**Assignment**:
The response must contain every line below in which "that" appears.

**Records drawn from a dataset**:
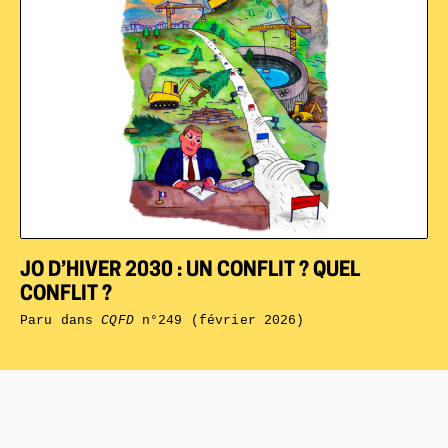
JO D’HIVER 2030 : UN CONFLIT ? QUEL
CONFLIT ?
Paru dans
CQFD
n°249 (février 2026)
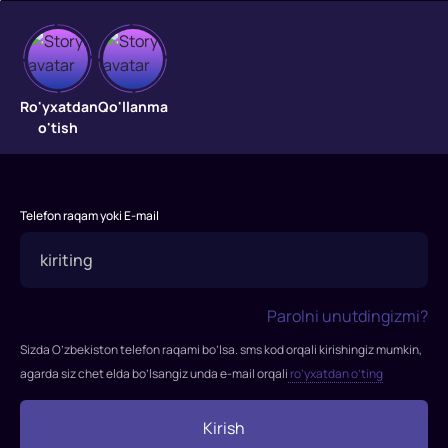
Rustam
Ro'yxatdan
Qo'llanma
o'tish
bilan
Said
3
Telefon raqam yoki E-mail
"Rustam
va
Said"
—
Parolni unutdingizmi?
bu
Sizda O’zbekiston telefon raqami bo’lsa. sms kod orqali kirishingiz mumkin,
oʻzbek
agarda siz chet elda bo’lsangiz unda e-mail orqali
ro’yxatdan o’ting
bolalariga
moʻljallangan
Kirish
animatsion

==

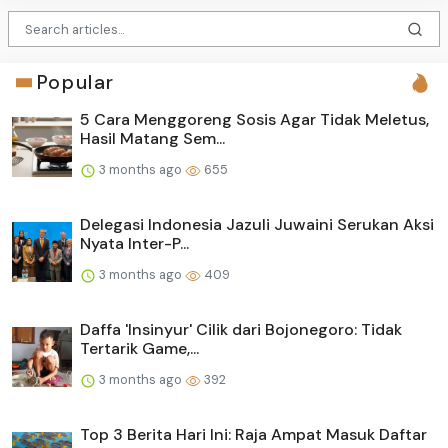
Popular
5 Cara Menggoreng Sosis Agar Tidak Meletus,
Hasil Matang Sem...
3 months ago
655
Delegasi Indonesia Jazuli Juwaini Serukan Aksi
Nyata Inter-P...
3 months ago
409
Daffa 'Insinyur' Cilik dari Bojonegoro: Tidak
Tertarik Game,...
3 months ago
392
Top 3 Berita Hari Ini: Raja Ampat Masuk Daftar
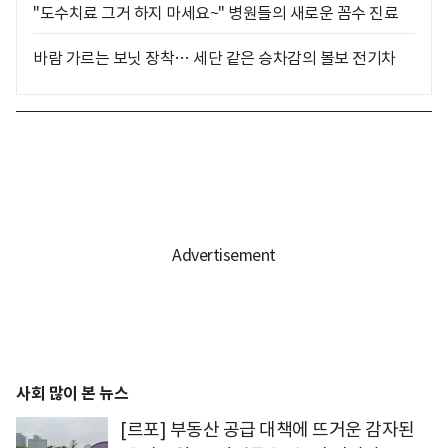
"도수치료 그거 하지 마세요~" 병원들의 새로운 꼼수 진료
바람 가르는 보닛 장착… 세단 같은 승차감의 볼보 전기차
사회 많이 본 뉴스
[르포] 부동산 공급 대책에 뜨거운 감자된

==

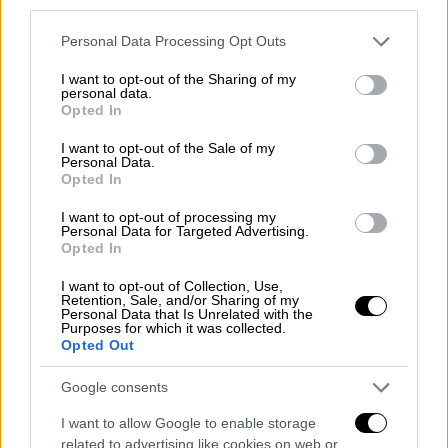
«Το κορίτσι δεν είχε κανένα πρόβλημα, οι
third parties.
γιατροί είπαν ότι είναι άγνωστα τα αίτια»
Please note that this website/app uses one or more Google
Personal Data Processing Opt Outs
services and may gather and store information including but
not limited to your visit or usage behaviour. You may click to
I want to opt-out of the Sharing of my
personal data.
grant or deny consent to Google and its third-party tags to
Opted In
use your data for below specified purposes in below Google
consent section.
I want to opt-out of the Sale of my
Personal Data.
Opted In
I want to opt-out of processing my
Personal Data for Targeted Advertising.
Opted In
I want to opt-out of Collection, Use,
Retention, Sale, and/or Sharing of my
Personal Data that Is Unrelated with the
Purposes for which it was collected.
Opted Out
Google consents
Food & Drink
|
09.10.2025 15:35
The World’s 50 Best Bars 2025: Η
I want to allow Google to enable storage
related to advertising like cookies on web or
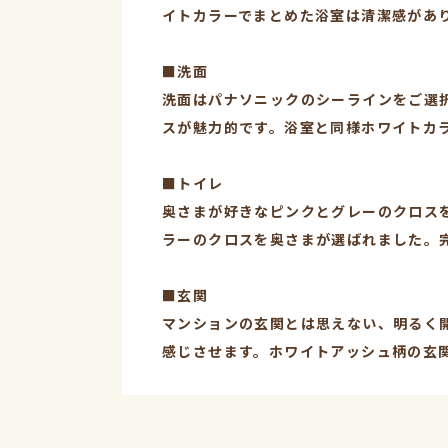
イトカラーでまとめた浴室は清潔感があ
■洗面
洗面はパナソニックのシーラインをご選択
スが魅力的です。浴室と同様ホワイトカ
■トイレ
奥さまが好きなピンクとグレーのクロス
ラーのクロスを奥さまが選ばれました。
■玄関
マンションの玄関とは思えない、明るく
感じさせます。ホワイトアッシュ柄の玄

**Response**:
Please note that this website/app uses one or more Google
Personal Data that Is Unrelated with the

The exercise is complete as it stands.